Lucapa Diamonds forced into administration as cash dwindles

Lucapa's Merlin project

LUCAPA Diamond’s current management has succumbed to years of poor diamond prices announcing on Friday administrators had been appointed to save the company.

KordaMentha Restructuring, an advisor specialising in distressed companies, said it would undertake “an urgent assessment of the group and its operations ahead of a dual-track recapitalisation and sale process”.

Shares in Lucapa will remain suspended on the Australian Securities Exchange.

The company reported improved revenues for the March quarter after resolving a blockade by community members at the premises of its Lulo mine in Angola. Lulo is held in joint venture with the government diamond company, Endiama. There was even a substantial 42% improvement in the price received for its 6,027 in rough diamonds produced in the quarter.

In an effort to reduce corporate overheads it halved the number of office employees. It also received “firm commitments” for a share sales agreement with new and existing shareholders to raise A$2.67m. However, cash and receiveables quarter-end had fallen to $2m, a year-on-year decline of 41%.

The diamond market has been unrelentingly poor putting many miners on the edge. London-listed Petra Diamonds, which operates the Cullinan and Finsch mines in South Africa and is targeting up to 2.7 million carats in production in its current financial year, is in a struggle to stay afloat.

Amid poor rough diamond prices, and an urgent need to repay a $273m bond next year, shares in the company troughed to an all-time low this week. The company drew further on corporate debt facilities to the tune of $33m to fund working capital. This took consolidated net debt to $258m as of end-March.

Ratings agency S&P said Petra faced mounting liquidity challenges with increased likelihood of default over the next 12 months if it was unable to refinance its debt maturities.

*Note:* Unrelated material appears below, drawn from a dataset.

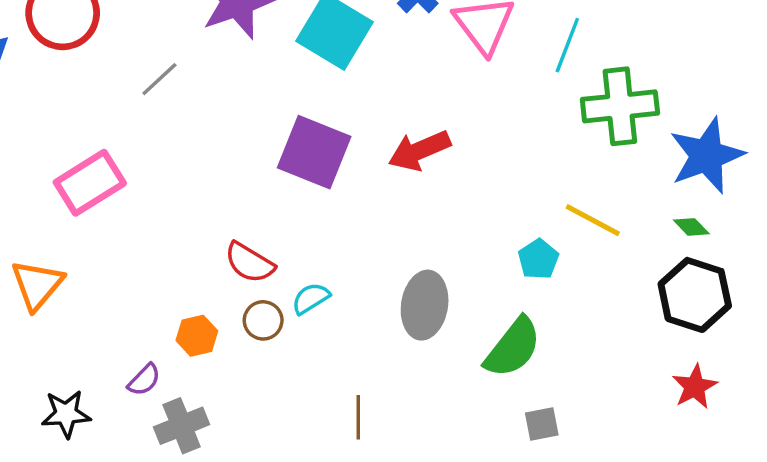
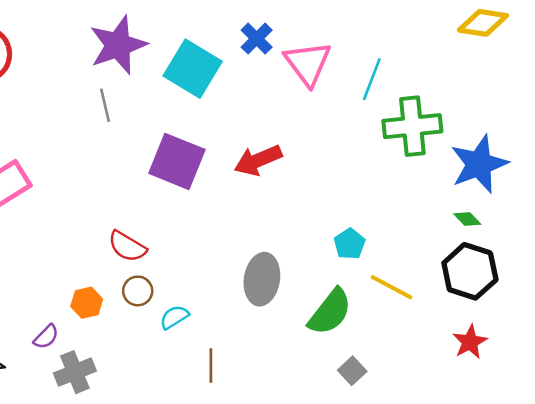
gray line: (159, 79) -> (105, 105), moved, turned -60
yellow line: (593, 220) -> (391, 287), moved
cyan semicircle: (311, 298) -> (174, 317), moved
gray square: (542, 424) -> (352, 371), turned -32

There are no sustained signals of broad improvement yet in the diamond market. According to a report by Bloomberg News last week De Beers has been “quietly selling rough diamonds at sharply marked-down prices” to selected customers. The newswire said it was a “highly unusual move that’s fueling tensions across an industry”.

The secret deals appear aimed at reducing De Beers’s ballooning inventories without openly cutting prices, the newswire said. De Beers has about $2bn in diamond stocks consisting of rough and polished goods. In February, Anglo American said it had written down its 85% owned diamond producer by $2.9bn, valuing the company at $4bn.